Alla domanda se pensa che uscire tra tre settimane senza un accordo fosse diventato il risultato più probabile, ha detto: "Penso che dobbiamo essere molto, molto chiari, ora c'è una forte possibilità che avremo una soluzione molto più simile a una relazione australiana con l'UE che a una relazione canadese con l'UE". Da inizio anno Johnson ha iniziato a fare riferimento a un "Australian deal" per indicare i nuovi rapporti che spera di avere con l'Europa senza citare direttamente il no-deal, anche se, a differenza del Canada, l'Australia non ha accordi commerciali con l'Europa e sta tentando a sua volta di negoziarne uno.

Johnson ha anche deriso le affermazioni che il blocco europeo e il Regno Unito "sono un po' come gemelli", emerse durante la cena con von der Leyen e i negoziatori: "Se l'UE decide di tagliarsi i capelli, il Regno Unito si taglierà i capelli o subirà una punizione", ha detto. “O se l'UE decide di acquistare una borsetta costosa, allora il Regno Unito deve acquistare anche lui una borsetta costosa, altrimenti dovrà affrontare delle tariffe. Chiaramente questo non è il modo sensato di procedere ed è diverso da qualsiasi altro accordo di libero scambio".

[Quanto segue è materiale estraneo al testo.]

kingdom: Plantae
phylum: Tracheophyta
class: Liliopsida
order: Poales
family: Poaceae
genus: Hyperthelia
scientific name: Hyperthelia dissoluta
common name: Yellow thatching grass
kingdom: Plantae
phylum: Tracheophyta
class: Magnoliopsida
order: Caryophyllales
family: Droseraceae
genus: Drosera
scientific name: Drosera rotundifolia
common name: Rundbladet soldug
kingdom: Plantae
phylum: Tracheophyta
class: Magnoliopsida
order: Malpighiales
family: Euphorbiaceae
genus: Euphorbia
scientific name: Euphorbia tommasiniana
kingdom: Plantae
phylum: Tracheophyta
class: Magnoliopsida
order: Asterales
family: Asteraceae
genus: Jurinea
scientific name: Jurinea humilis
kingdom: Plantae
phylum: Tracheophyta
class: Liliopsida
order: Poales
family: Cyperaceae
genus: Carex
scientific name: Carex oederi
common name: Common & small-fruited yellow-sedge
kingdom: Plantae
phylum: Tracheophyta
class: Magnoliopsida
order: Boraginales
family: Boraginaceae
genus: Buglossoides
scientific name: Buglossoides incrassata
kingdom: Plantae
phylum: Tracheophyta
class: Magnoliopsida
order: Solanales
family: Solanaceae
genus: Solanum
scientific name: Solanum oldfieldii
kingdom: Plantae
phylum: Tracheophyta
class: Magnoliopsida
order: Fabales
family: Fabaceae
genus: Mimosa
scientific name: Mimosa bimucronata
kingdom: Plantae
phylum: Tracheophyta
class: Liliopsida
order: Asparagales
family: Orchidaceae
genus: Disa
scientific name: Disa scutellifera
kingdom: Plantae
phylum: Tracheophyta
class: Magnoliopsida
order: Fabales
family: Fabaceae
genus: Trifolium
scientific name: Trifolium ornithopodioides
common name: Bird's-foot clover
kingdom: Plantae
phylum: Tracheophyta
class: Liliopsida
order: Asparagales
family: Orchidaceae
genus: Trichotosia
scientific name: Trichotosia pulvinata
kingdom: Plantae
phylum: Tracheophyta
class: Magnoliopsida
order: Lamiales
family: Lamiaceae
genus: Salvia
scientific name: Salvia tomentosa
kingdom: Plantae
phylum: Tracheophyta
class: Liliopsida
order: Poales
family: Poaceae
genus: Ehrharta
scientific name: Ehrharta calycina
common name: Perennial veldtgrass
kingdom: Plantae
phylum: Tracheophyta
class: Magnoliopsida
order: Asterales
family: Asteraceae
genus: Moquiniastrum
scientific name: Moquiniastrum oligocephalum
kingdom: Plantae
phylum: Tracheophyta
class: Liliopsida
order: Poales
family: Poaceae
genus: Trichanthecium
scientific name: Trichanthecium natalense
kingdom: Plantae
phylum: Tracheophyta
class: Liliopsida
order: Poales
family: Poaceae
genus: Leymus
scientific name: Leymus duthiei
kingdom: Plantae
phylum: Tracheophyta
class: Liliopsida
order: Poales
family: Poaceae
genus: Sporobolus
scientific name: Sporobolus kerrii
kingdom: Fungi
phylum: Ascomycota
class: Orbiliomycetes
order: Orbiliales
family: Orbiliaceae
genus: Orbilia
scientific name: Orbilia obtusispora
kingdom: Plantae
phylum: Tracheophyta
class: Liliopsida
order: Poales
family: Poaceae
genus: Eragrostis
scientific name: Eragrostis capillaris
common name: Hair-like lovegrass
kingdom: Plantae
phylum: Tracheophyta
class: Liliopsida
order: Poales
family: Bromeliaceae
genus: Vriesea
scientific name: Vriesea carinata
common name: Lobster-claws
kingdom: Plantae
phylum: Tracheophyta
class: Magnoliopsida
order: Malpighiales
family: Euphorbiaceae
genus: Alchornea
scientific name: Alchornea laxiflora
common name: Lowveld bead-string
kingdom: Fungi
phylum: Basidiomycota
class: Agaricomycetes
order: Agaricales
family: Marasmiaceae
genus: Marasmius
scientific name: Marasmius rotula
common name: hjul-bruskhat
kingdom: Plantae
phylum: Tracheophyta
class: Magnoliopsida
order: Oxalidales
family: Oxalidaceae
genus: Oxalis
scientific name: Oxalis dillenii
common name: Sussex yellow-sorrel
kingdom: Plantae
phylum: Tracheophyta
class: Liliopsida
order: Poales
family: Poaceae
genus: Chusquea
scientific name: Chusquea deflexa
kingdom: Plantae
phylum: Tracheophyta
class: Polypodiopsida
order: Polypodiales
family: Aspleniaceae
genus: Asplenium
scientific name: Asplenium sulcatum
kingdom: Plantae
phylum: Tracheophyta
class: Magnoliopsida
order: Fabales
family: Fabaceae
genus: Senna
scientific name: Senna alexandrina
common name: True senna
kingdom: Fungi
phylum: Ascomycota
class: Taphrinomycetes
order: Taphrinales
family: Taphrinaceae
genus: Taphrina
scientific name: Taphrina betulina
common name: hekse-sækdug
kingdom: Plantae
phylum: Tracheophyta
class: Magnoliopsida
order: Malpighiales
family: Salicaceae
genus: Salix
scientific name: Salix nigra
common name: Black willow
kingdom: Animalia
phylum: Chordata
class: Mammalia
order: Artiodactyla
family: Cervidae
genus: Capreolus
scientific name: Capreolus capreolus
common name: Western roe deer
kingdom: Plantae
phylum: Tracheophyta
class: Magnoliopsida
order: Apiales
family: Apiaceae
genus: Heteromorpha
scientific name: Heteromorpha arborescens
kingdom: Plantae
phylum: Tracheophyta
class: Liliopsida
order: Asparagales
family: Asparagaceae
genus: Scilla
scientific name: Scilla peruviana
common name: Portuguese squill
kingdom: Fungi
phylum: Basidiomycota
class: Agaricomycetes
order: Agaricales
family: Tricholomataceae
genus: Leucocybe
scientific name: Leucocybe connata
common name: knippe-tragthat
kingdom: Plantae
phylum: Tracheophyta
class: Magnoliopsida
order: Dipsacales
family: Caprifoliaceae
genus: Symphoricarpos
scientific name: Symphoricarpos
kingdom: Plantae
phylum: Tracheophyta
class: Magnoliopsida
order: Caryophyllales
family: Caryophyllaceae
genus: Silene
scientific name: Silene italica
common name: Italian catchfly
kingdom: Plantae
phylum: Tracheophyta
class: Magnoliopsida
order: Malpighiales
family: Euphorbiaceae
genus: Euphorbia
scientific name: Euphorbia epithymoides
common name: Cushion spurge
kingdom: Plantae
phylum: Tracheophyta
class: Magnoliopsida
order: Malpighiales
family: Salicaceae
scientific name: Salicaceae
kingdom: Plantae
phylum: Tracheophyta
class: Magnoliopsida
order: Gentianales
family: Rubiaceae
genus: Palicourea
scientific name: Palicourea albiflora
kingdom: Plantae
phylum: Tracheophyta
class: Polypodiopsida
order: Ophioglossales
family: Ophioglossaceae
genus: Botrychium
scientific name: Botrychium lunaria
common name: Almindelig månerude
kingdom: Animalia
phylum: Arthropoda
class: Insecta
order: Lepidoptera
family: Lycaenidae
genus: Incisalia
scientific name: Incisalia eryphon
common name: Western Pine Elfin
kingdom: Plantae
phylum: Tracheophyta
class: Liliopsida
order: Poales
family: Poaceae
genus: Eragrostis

Johnson ha poi lanciato una sfida esplicita al presidente francese Macron e ad Angela Merkel, la cancelliera tedesco, affinché intervenissero in prima persona per tentare di arrivare ad un accordo: "Quello che ho detto ai nostri negoziatori è che dobbiamo andare avanti e fare il possibile" - ha detto Johnson ieri sera alla stampa britannica - E andrò a Bruxelles, andrò a Parigi, andrò a Berlino, andrò ovunque per cercare di portare questo accordo a casa".